But if she is expecting a raucous birthday party like last time, Her Royal Highness will be disappointed. In fact, the word "celebration" has been stricken from the proceedings, and the event will for the first time include commemorations of the settlement's darker effects, including Indian subjugation and African slavery.

The shift is a reflection of an America that has moved into middle age, more prone to self-reflection and even self-doubt, and shaping its jubilees accordingly, historians say. Critics, however, say throwing a "noncelebration" is an offensive way to remember the legacy of Jamestown.

"The 1957 visit by the queen was the antiseptic version," says Peter Wallenstein, a history professor at Virginia Tech University in Blacksburg. "Jamestown has since come to symbolize both the beginnings of slavery and democracy, the downside and upside, which makes it harder to be full-throated celebratory."

Organizers say this year's event is meant to be more inclusive than ones in the past, especially the 1957 one, from which some blacks were excluded and the fate of Indians was hardly mentioned.

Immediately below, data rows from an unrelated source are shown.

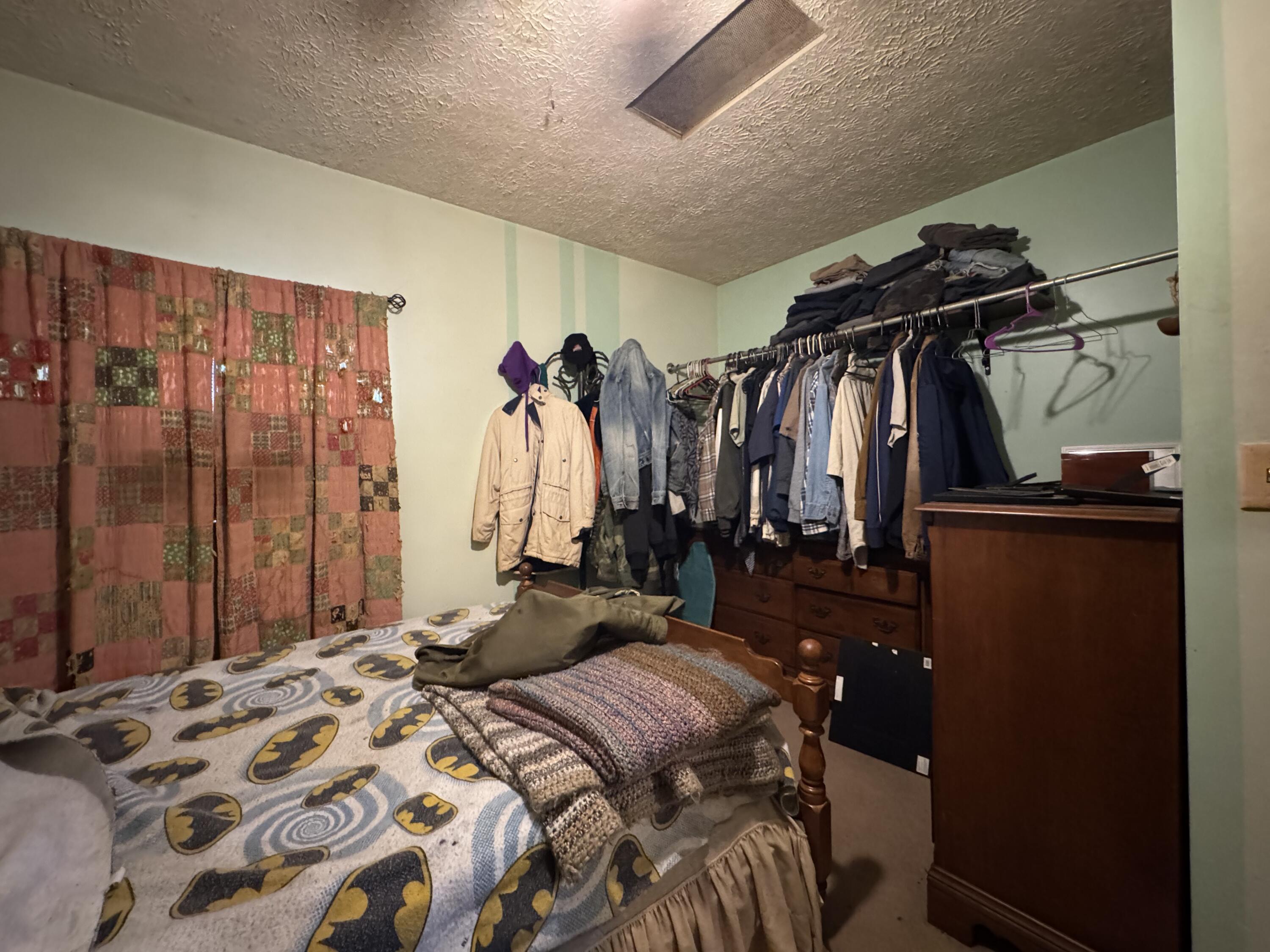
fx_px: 514
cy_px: 476
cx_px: 635
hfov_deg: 102.1
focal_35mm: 14
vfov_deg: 85.7
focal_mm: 2.22
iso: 1250
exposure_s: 1/40
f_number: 2.2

The result is several VIP visits – Vice President Dick Cheney and former Supreme Court Justice Sandra Day O'Connor will tour Friday with the queen; President Bush is due for the main events next weekend – as well as the Revs. Jesse Jackson and Al Sharpton who spoke at a February forum and who harshly criticized Jamestown's 400-year-old legacy.

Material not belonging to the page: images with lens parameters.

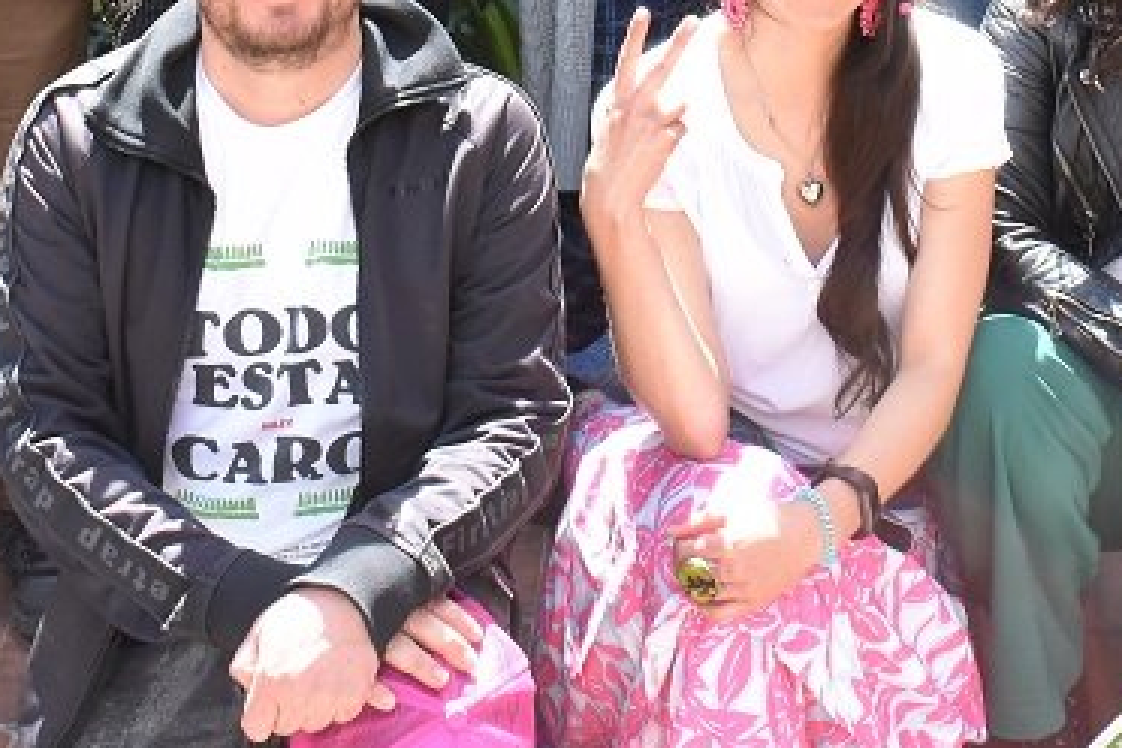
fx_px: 2711
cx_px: 709
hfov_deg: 23.3
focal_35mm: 87
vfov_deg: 14.5
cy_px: -437
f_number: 8
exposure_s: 1/250
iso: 800
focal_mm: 18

Moreover, it was no surprise to many that Virginia's legislature chose this year to apologize for its role in the "peculiar institution," a trend that has caught on in other former slaveholding Southern states.

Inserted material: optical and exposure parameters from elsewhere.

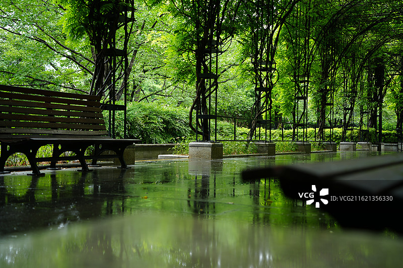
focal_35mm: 47
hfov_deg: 41.9
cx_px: 202
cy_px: 134
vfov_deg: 28.6
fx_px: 526
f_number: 4
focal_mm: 47
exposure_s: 1/30
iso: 100
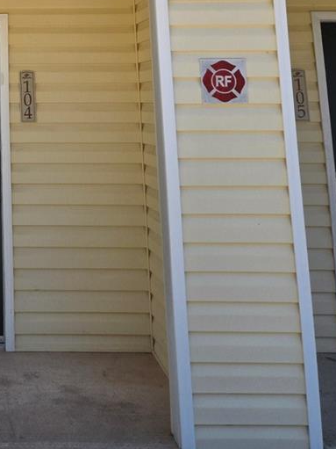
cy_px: -21
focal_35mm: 54
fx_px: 699
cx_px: -46
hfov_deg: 24.9
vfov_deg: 32.1
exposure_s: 1/2346
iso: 80
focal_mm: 5.4
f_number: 1.8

At the same time, what organizers call a more "sophisticated" message won't take away from the ultimate goal of the quadricentennial, which is for Virginia to reassert Jamestown's influence and to say, "We were really first, and we really did set the thing up, and every step of the way we played a powerful role in shaping the nation," says Mr. Wallenstein.

To be sure, Jamestown still plays second fiddle to the later Pilgrims of Massachusetts Bay, who didn't set up a permanent shop in Plymouth until 1620, 13 years after Jamestown. Plymouth had the rock while Jamestown had muddy banks; the Pilgrims were spiritualists while the Jamestown folk were, at heart, capitalists; the Pilgrims had a feast while the early Virginians had a fast.

Upon their arrival in three awkwardly named ships, the local Indian chief, Powhatan, wondered wisely about their motives, which included the first inklings of Manifest Destiny, while John Smith, the prolific and self-aggrandizing chronicler of the settlement, waxed on about visions of the "new Rome" (he had of course visited the old one).